Scan the entries below for the string "visible" and copy every line where it turns up.

Dataset records section start

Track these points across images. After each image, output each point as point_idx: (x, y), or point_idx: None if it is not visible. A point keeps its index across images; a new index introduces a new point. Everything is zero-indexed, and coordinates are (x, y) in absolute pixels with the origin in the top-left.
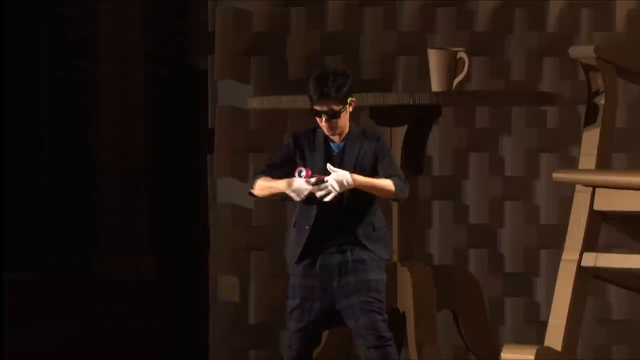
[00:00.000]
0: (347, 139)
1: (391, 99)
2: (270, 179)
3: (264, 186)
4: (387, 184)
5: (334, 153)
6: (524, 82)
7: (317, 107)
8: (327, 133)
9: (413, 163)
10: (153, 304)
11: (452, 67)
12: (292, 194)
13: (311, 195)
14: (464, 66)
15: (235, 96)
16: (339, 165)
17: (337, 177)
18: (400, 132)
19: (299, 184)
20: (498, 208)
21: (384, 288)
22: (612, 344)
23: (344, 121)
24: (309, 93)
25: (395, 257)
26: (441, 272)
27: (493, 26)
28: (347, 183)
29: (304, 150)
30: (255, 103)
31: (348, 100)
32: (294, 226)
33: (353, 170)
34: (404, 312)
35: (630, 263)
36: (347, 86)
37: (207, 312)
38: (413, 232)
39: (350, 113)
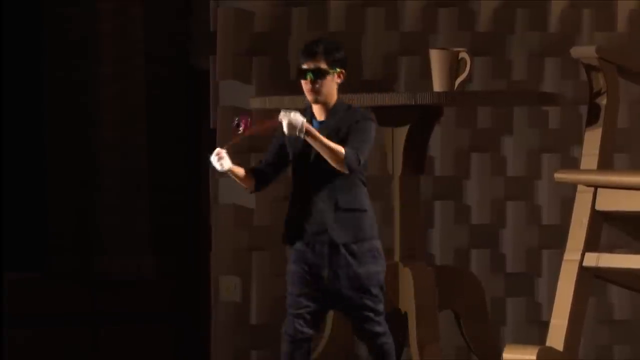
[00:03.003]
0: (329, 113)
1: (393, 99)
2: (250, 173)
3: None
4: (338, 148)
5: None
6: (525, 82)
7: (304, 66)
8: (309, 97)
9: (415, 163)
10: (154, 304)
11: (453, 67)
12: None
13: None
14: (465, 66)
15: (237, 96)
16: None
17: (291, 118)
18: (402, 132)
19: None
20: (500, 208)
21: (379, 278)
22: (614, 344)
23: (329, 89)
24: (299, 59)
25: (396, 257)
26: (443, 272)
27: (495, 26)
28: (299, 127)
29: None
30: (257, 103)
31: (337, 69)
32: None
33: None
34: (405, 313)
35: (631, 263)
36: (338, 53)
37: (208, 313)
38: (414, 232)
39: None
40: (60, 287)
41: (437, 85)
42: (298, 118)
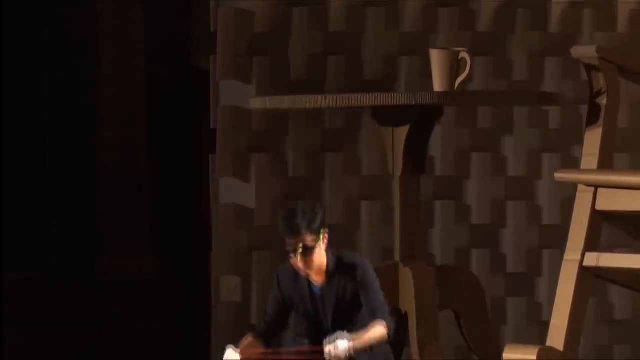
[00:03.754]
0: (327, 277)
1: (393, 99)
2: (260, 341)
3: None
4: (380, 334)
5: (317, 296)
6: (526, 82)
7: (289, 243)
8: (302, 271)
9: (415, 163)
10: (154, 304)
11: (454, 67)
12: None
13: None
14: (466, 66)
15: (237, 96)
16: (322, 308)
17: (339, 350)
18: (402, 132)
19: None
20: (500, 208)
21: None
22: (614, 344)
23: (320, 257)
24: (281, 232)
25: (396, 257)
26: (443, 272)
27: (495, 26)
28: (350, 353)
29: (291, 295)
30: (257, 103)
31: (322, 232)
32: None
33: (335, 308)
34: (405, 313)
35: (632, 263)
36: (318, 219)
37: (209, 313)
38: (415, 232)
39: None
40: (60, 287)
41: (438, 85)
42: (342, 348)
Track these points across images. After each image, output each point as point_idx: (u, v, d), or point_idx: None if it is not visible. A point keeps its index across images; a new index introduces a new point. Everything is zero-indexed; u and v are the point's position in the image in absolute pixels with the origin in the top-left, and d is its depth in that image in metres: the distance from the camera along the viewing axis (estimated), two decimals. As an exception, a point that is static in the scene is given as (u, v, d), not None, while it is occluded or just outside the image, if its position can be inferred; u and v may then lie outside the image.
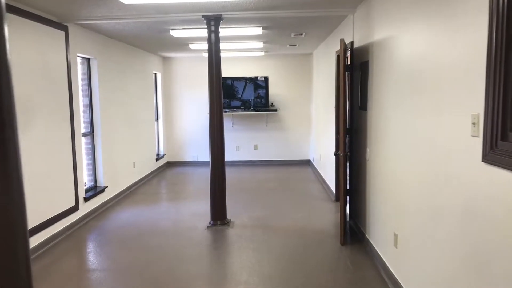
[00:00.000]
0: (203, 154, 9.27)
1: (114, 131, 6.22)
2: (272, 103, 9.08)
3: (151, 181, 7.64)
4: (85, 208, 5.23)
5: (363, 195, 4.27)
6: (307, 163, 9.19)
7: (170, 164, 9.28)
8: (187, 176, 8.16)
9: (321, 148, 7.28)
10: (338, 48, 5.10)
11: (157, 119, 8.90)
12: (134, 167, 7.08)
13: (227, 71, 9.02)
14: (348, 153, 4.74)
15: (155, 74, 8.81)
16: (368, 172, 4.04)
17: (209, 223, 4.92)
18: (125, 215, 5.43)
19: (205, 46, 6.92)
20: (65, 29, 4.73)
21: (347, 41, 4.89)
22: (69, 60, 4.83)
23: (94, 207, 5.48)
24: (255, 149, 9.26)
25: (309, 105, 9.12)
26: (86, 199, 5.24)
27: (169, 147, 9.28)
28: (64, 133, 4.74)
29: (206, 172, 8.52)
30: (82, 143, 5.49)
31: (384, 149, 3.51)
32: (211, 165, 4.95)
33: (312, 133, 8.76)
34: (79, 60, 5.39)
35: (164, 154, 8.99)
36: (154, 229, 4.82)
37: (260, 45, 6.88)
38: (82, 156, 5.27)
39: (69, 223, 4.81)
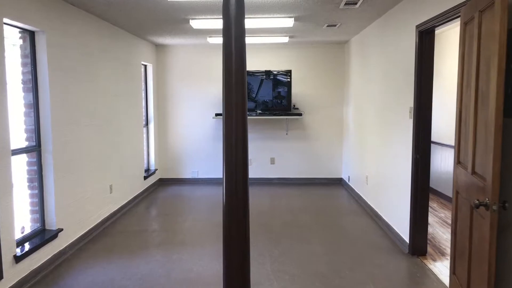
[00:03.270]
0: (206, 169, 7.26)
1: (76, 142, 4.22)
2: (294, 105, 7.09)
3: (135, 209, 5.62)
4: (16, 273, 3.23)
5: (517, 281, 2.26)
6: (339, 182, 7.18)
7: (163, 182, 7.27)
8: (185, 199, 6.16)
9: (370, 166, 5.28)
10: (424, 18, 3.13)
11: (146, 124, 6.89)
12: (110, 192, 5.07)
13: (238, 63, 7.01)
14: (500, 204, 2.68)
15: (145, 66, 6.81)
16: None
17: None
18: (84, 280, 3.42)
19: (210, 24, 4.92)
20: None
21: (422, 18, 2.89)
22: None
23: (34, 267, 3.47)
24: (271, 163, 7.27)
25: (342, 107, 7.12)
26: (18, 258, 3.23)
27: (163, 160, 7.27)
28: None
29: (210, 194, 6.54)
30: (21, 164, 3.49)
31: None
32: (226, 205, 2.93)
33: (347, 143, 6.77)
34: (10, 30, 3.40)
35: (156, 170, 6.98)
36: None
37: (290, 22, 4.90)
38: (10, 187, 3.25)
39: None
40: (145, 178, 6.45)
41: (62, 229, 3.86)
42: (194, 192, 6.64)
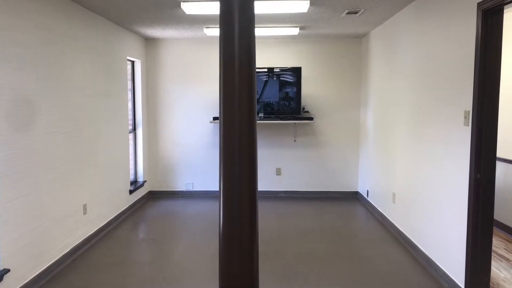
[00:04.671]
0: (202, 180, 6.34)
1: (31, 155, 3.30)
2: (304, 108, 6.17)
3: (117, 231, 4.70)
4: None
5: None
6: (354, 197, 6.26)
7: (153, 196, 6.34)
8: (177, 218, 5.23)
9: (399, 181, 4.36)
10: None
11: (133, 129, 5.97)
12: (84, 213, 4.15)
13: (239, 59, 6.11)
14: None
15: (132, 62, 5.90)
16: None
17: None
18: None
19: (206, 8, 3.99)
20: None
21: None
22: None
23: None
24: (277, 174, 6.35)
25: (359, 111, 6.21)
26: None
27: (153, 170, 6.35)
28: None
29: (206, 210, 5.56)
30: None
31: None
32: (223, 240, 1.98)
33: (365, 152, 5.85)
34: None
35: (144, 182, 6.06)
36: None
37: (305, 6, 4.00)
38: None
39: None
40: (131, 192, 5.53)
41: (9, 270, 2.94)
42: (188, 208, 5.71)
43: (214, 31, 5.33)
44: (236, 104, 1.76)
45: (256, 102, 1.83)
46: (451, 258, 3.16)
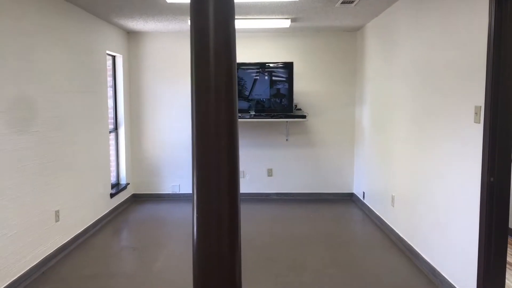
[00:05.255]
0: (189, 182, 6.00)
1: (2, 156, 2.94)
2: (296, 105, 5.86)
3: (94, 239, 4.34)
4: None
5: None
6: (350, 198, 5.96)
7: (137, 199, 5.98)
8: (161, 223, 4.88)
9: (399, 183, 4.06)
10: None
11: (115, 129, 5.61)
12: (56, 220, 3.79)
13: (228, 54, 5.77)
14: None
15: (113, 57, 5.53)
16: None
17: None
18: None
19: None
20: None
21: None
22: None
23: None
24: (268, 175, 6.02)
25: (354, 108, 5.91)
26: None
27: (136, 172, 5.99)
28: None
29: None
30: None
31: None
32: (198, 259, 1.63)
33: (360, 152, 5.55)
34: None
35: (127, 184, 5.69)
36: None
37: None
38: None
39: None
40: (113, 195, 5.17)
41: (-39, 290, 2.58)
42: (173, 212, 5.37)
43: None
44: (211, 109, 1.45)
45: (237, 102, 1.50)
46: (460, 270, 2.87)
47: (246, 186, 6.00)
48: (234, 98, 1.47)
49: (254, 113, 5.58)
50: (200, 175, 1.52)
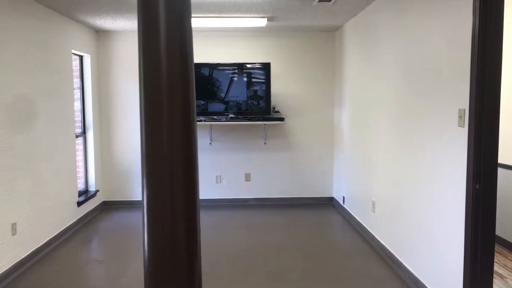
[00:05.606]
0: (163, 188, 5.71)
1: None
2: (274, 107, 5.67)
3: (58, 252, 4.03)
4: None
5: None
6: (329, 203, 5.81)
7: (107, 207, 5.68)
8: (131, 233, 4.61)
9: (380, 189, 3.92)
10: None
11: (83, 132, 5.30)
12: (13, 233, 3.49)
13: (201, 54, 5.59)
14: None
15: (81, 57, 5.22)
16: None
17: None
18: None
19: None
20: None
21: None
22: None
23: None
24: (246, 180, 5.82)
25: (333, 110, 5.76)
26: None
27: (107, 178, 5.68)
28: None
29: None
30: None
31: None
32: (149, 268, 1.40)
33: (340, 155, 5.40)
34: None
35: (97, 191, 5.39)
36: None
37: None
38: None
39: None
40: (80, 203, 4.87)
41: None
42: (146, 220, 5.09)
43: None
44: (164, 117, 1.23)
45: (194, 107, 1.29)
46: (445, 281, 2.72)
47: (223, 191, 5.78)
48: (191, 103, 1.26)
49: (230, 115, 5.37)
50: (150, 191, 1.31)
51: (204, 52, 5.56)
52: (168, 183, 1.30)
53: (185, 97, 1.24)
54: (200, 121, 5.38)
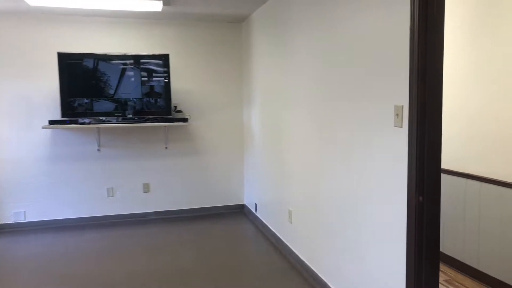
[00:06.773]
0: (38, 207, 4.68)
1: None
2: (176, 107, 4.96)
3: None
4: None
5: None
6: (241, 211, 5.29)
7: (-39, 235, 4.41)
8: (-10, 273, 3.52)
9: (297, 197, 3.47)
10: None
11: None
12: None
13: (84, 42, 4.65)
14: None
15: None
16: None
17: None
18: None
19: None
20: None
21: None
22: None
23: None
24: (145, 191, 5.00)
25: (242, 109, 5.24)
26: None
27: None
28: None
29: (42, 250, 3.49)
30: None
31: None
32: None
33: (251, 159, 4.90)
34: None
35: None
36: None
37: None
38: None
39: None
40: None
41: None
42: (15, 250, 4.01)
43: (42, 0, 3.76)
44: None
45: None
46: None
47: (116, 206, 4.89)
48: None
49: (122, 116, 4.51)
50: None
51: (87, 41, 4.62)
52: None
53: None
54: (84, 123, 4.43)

Dataset records section end

Reply to the task =
Track these points across images. After each image, output each point as point_idx: (x, y), or point_idx: None if it is not visible. A point keeps its index across images; a new index introduces a new point. Everything is zero-indexed, and coordinates are (x, y) in absolute pixels with the origin in the top-left.
Track these points across images. After each image, output each point as point_idx: (u, v, d), or point_idx: None if it is not visible. A point keeps its index across images; a new index introduces a new point. Everything is zero-indexed; u and v are the point's position in the image in absolute pixels with the origin in the top-left, and d is its depth in that image in metres: the distance from the camera along the viewing axis (estimated), two decimals. As an exception, a point that is static in the scene is given as (u, v, d), not None, while it is occluded or just outside the image, if its position can be inferred; u and v may then lie outside the image.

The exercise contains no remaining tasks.